The heat miles beneath our feet, known as deep geothermal energy, could provide more than enough clean, renewable energy to meet world demands.
As we make the transition from fossil fuels to more environmentally friendly sources, it is crucial that the world has enough green energy to make this switch. According to a presenter at the inaugural Boston Planetary Stewardship Event, geothermal energy could be the answer.
Timed to align with the United Nations’ Climate Change Conference, the event was designed to “spotlight actionable ideas for human activity to achieve a sustainable relationship with the planet’s natural systems.”
The potential of deep geothermal energy
“The total energy content of geothermal exceeds our annual energy demand as a planet by a factor of a billion. So, tapping into a fraction of that is more than enough to meet our energy needs for the foreseeable future,” said Matt Houde, who was one of 100 speakers at the Boston event.
Currently, we do not drill far enough to unlock this energy. Houde explained: “If we can get to ten miles down, we can start to find economic temperatures everywhere. If we go even deeper, we can get to temperatures where water pumped to the site becomes supercritical.
“This creates a steam-like phase that will allow improvements in the power production per well, therefore producing cost-efficient geothermal energy.”
The deepest hole that’s been drilled to date, the Kola borehole, went 7.6 miles down. It took 20 years to complete because conventional equipment like mechanical drill bits can’t withstand the conditions at those depths and break down. “We’ll need hundreds if not thousands of Kola boreholes if we want to scale geothermal to the capacity that’s needed,” Houde said.
Drilling with microwaves
Drilling company Quaise is working to develop technology that will overcome these challenges. Their system will blast rock with microwaves to drill the deepest holes on Earth.
The company are aiming to place conventional drill bits with millimetre wave energy. These waves are cousins to the microwaves we use to cook food, and melt and vaporise the rock to create deeper holes and reach geothermal energy levels.
During the development of the technology, scientists demonstrated that millimetre waves could drill holes in basalt. Furthermore, the gyroton machine that produces millimetre wave energy has been used for around 70 years in research towards nuclear fusion as an energy source.
The Quaise technique also takes advantage of the conventional drilling technologies developed by the oil and gas industry. The company will use these to drill down through surface layers to basement rock, which millimetre waves can easily power through.

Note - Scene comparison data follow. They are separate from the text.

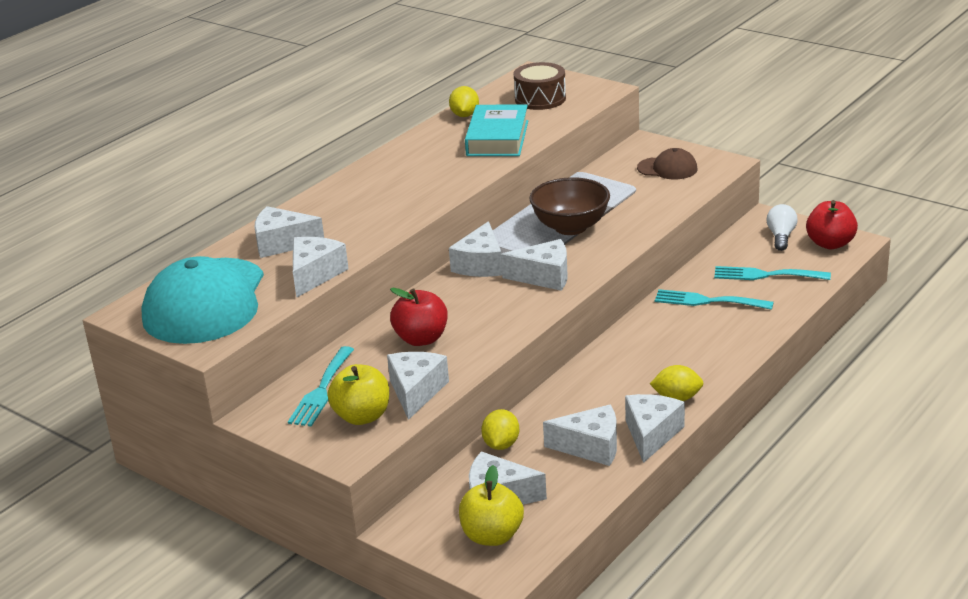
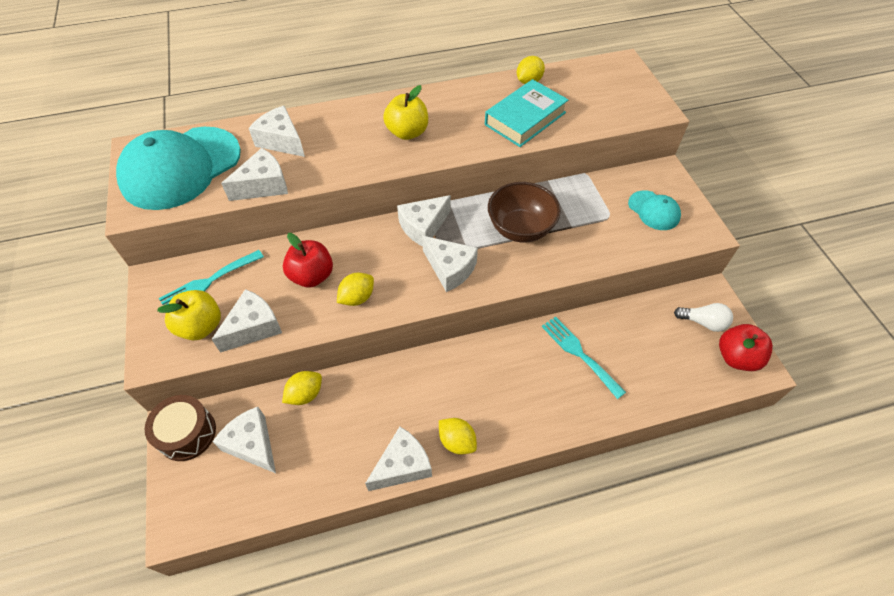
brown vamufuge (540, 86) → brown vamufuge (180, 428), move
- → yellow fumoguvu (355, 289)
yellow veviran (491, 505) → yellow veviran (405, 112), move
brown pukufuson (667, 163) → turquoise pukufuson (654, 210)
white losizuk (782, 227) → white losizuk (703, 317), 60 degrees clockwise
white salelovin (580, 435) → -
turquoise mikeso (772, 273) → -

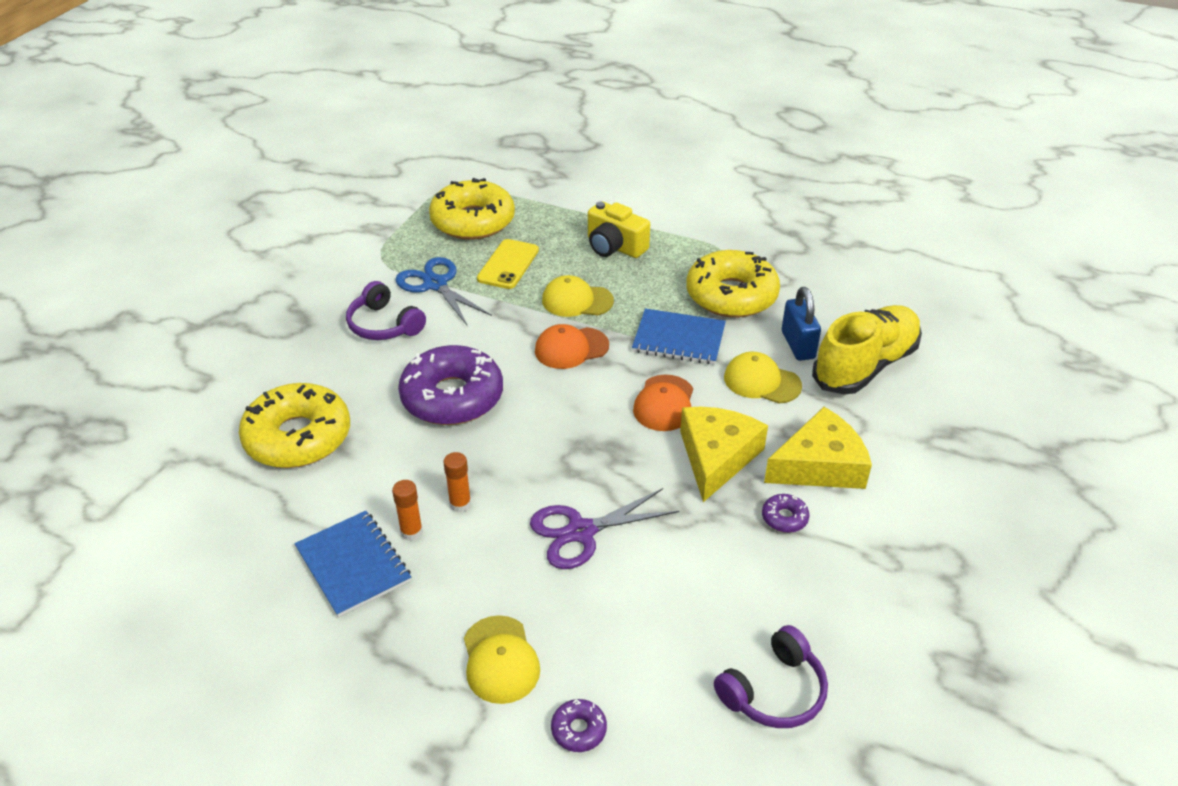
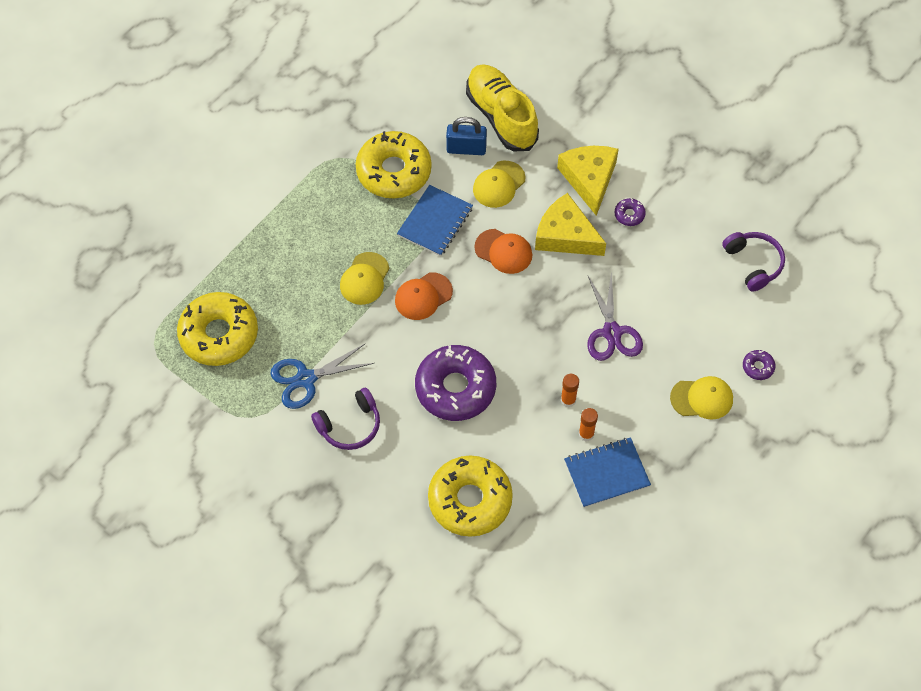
orange pukufuson (572, 346) → orange pukufuson (424, 296), 60 degrees clockwise
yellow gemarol (508, 264) → -
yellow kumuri (619, 229) → -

Houde explained that millimetre waves “are ideal for the hard, hot, crystalline rock deep down that conventional drilling struggles with. They are not as efficient in the softer rock closer to the surface, but those are the same formations that conventional drilling excels at.”
Challenges must be solved to scale the Quaise technology
Challenges to this method remain, such as a better understanding of rock properties at great depths. Further, the supply chain needs to be advanced for gyrotrons and the waveguides that carry their energy downhole. This equipment is currently optimised for specialised, one-off projects in fusion research. For deep geothermal energy applications, they must be produced in quantity and be robust and reliable in a field environment.
There are also engineering challenges that must be addressed. Houde stated: “Chief among them, is how do we ensure full removal of the ash, created by the process, and transport that ash up the borehole over long distances?”
In the lab at, engineers demonstrated the technology by drilling a hole in basalt with a 1:1 aspect ratio. Quaise has extended the results by scaling up the power density of the microwave beam, as well as the depth of the hole by a factor of ten to achieve a 10:1 aspect ratio. In parallel, the company is building the first field-deployable prototype millimetre-wave drilling rigs.
“Our current plan is to drill the first holes in the field in the next few years,” Houde said. “And while we continue to advance the technology to drill deeper, we will also explore our first commercial geothermal energy projects in shallower settings.”